Start of Supplied passage
The transformation of Focus - part 2

When we wrote "the transformation of Focus - part 1" that was contained in last month's (October 2012) issue of Paydirt, we had not anticipated Focus announcing on 20 September 2012, a $227.5m placement of 4.55bn shares @ $0.05 to Shandong Gold International (a 65% subsidiary of Shandong Gold Ltd, which owns 56.4% of Shandong Gold Mines that produces >700,000ozpa with a market cap of  ~$9bn). 

That placement greatly simplifies and enhances the transformation of Focus by providing it with the ability to have its own plant at Laverton, exploration capabilities, and an acquisition war chest if it wants to use it for that purpose.

The management changes at Focus' Laverton (previously Crescent Gold) operations have already reduced operating costs, however, they may reduce significantly by mining an overlooked area called Burtville.

Burtville was an active mining centre from about 1898, with numerous workings, however, it has been relatively barely mined by modern methods and largely overlooked. Sons of Gwalia (SGW) mined an open-cut consisting of three interlinked pits there between 1994 and 1996 based on two main NNW/SSE striking mineralised shear zones, and recorded disappointment that the expected grade of ~1.7g/t was closer to ~1.4g/t.
End of Supplied passage
Start of Dataset entries
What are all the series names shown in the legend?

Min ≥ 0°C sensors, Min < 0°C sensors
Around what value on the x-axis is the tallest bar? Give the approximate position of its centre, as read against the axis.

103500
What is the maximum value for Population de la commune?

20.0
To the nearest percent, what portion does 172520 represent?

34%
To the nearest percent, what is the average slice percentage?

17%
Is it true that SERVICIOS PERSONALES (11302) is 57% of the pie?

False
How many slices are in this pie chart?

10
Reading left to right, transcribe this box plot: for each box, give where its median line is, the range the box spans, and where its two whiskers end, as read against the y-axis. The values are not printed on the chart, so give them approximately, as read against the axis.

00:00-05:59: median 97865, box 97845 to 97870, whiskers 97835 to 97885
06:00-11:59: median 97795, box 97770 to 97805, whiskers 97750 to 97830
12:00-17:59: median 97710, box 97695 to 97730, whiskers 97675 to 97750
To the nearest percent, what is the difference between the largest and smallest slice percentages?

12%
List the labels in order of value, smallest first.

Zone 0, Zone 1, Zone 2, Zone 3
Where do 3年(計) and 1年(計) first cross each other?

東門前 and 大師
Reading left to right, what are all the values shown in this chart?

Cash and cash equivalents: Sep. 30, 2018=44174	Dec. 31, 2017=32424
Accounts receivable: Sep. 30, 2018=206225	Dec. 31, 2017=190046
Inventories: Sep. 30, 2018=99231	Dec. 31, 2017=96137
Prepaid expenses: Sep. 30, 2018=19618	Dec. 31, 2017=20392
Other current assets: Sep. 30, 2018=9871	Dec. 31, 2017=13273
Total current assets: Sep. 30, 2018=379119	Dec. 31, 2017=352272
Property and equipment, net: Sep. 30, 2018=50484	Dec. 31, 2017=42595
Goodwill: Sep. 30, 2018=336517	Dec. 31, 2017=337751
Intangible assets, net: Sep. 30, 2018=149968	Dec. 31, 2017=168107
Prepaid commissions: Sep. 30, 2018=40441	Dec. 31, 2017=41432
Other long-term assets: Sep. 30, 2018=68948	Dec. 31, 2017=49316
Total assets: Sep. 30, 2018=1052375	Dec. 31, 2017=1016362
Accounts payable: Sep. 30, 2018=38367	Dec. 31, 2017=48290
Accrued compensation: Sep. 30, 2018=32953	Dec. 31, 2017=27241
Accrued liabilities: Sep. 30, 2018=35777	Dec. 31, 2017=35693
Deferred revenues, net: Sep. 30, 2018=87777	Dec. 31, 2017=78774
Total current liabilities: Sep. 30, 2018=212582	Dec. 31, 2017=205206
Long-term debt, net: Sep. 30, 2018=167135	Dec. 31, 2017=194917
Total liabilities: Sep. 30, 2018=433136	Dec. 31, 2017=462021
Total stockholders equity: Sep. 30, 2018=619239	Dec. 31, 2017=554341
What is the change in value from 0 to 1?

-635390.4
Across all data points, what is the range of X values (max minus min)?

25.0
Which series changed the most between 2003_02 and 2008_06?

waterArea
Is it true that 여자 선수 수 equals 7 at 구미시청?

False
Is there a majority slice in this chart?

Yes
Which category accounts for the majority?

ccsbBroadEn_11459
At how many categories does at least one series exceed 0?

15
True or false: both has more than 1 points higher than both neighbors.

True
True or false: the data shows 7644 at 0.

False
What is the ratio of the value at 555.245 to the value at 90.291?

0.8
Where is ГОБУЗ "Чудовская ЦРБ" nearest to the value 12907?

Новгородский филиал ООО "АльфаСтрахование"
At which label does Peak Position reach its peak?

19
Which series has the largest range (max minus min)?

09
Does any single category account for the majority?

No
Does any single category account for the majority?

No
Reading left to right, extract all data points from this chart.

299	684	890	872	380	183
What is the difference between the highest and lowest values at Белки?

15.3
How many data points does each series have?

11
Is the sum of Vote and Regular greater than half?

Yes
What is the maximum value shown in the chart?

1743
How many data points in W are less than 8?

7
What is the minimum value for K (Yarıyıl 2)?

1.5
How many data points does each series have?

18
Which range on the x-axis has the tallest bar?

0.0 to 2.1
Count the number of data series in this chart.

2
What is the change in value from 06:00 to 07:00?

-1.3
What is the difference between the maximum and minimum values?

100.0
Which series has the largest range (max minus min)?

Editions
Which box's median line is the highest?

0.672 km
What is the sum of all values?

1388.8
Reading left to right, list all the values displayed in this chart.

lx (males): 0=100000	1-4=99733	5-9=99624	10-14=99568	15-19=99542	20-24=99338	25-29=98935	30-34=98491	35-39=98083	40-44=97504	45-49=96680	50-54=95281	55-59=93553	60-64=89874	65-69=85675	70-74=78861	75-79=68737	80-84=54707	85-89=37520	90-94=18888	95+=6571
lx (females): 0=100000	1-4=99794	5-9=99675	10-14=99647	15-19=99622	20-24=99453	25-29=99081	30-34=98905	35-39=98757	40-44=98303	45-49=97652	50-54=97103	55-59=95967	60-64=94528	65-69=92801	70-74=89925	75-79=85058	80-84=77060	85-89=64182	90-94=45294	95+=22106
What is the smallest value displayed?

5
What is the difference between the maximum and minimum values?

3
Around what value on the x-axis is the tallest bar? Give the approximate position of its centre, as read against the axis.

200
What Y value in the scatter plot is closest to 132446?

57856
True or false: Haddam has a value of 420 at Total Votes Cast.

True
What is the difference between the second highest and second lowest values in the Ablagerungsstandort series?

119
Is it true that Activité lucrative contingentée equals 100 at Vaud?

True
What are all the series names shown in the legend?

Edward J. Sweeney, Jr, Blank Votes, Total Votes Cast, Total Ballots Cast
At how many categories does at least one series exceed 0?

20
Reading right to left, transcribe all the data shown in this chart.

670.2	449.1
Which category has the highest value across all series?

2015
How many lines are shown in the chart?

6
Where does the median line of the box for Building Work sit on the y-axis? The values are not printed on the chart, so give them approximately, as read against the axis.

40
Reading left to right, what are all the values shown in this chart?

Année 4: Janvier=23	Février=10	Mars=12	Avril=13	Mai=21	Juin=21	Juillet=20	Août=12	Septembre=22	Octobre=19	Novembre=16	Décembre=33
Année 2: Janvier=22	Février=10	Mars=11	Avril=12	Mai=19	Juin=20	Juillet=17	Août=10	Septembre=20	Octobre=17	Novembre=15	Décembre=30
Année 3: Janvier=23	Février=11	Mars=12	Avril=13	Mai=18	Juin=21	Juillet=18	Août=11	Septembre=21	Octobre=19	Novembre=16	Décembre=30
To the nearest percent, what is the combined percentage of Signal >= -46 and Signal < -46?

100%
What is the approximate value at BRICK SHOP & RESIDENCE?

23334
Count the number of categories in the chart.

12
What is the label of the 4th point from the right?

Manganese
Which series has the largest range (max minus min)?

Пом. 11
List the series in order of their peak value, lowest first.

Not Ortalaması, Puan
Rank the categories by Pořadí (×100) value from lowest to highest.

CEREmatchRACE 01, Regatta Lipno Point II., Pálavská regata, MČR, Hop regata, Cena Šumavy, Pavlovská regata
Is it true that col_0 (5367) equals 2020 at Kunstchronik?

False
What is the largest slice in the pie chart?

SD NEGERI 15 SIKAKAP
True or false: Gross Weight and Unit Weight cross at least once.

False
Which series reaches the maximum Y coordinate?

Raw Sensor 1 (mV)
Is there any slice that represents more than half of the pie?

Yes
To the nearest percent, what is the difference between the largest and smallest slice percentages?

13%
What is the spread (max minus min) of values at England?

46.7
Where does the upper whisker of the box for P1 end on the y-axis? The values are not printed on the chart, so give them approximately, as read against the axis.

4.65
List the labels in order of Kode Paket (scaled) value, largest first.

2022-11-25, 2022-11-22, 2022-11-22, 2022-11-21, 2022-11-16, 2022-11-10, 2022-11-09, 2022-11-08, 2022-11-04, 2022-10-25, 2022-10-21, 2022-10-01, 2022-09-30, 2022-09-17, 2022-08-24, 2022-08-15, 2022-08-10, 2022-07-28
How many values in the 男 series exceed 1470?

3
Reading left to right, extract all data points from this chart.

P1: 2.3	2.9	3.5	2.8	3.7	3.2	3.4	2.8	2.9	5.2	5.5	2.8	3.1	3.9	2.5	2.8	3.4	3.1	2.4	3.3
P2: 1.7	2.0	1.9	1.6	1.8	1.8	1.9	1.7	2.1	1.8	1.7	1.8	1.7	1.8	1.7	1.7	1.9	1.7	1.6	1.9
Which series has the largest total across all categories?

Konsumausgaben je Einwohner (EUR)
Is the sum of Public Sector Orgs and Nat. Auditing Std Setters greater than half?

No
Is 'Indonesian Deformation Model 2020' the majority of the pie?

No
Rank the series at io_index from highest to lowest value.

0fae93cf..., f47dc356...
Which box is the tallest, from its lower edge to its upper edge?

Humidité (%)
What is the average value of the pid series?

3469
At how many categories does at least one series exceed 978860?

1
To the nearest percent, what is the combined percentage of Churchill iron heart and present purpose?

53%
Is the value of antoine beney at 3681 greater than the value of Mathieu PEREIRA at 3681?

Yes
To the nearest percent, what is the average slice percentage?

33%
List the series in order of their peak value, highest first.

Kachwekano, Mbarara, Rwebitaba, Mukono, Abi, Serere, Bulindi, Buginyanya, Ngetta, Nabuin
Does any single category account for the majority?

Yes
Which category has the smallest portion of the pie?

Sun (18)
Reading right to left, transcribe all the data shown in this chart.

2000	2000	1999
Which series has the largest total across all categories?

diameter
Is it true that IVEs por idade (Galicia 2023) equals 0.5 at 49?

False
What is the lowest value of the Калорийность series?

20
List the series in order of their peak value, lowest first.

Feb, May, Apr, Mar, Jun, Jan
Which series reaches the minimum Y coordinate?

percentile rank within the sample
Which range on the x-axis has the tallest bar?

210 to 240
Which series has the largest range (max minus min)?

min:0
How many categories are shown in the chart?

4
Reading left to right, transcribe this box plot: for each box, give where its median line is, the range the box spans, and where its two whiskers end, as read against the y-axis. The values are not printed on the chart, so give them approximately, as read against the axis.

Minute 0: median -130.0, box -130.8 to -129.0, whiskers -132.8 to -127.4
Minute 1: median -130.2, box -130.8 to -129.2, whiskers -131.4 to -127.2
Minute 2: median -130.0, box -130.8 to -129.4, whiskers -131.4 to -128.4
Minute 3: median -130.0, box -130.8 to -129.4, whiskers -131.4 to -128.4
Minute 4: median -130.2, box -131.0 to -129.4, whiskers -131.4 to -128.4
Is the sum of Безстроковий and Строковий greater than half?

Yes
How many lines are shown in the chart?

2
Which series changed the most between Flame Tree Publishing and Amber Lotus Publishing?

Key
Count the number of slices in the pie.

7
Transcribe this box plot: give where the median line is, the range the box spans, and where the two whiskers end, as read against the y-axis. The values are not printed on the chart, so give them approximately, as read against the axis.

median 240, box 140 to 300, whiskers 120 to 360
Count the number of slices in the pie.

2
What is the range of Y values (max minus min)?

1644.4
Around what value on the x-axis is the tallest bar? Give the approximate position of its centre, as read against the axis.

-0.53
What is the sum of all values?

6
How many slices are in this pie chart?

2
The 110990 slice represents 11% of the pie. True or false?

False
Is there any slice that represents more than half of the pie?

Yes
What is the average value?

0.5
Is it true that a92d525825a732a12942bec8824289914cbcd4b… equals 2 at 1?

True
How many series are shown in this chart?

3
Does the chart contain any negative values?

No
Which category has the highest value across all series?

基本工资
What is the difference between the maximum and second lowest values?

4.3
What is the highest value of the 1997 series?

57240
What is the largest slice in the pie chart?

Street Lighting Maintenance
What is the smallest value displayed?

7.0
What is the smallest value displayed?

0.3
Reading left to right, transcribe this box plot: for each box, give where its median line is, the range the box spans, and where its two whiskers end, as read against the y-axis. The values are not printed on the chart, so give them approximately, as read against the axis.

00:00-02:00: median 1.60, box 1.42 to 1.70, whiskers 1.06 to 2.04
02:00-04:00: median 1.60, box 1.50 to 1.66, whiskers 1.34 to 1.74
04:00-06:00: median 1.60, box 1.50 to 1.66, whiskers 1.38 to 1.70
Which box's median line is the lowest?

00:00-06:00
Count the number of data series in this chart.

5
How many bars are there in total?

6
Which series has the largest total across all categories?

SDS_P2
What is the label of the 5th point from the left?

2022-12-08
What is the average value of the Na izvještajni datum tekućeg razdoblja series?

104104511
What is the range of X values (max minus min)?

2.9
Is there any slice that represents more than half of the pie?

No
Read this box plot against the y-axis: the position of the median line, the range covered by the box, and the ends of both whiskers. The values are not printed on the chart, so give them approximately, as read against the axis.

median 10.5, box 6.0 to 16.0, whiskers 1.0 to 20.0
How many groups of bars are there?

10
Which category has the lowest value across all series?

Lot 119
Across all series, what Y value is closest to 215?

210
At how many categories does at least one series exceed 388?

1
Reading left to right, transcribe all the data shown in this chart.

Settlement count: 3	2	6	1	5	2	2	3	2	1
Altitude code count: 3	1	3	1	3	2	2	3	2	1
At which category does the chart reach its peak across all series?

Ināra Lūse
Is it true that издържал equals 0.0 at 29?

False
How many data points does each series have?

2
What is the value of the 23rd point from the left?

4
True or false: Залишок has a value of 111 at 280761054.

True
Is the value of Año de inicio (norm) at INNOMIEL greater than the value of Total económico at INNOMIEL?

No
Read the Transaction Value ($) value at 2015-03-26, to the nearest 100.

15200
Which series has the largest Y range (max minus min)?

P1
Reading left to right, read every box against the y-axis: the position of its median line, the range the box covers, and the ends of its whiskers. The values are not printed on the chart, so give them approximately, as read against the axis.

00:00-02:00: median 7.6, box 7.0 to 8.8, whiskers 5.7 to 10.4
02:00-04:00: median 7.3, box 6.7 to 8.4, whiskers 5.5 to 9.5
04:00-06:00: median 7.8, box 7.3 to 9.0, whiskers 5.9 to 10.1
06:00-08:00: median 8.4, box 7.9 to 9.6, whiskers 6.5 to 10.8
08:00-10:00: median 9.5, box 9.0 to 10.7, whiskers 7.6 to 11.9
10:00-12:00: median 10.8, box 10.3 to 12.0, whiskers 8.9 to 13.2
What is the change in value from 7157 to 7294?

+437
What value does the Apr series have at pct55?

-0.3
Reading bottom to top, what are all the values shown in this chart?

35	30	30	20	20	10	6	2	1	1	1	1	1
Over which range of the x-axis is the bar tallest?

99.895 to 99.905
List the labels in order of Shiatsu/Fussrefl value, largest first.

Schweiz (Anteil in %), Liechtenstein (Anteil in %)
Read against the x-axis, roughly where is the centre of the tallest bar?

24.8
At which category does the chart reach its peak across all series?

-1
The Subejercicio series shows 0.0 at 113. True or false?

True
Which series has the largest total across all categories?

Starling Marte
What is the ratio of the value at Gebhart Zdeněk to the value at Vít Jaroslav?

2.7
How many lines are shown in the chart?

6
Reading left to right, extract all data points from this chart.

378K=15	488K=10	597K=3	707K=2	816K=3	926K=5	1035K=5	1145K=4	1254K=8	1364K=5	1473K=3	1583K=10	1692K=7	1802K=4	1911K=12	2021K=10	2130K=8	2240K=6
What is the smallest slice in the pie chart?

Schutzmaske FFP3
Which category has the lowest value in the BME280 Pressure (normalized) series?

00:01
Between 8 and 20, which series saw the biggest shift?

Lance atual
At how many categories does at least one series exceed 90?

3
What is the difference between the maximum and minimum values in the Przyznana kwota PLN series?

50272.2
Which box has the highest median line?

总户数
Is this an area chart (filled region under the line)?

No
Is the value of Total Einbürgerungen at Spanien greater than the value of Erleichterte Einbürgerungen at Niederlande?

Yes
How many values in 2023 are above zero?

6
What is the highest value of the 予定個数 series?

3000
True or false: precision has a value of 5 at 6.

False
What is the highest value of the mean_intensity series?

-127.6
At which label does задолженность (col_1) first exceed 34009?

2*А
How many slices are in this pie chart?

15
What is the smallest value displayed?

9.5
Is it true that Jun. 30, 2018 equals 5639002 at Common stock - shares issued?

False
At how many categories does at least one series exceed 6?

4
End of Dataset entries
→ **Problems to solve**
• a. List each distinct year mentioned in the article on the transformation of Focus, in ascending order.
• b. Extend the article on the transformation of Focus with a few further paragraphs, picking up right after its last sentence about the grade at Burtville.

→ **Answers by task**
• a. 1898, 1994, 1996, 2012

• b.
Examining the location of the SGW pit amongst the numerous old workings shows that most of the historic highest grade areas lie outside of the SGW pit, such as "Away From Home Leases" : initially 6.5oz/t, averaged 2.2oz/t (1900 to 1909), "Sudden Jerk" ~1.5oz/t (1902 to 1904), and "Bell" ~1oz/t (1901 to 1903).

Prior to its closure, due to SGW becoming distracted by Red October and its then newly acquired properties and mines in the Southern Cross region such as visible gold-rich Yilgarn Star, SGW had a number of nearby encouraging intersections in the Burtville region of >10g/t over widths of >8m.

According to notes we made on a site visit to Burtville in 1994/95 ..."the grade is low, but so is the strip ratio". The low strip ratios are still expected to occur at Burtville (they may average ~2 times compared to the region averaging closer to 6 times - a cost difference of possibly $12/t to $15/t milled). Apart from some possible private mining in a re-timbered old head-geared shaft at Merolia (South Burtville) the area seems to have remained untouched for over 15 years.

Focus drilled the western end of Burtville and had more than doubled the Burtville ore resource by June 2012 to 5.7mt @ 1.4g/t for 235koz. Testwork has shown that it has an ~80% gravity gold component, but more importantly it does not have to pay the WMC royalty. Also the old Barnicoat area adjacent to the old Barnicoat plant, and the old Euro area with its stamp battery footings still apparently present, do not have to pay the WMC royalty either.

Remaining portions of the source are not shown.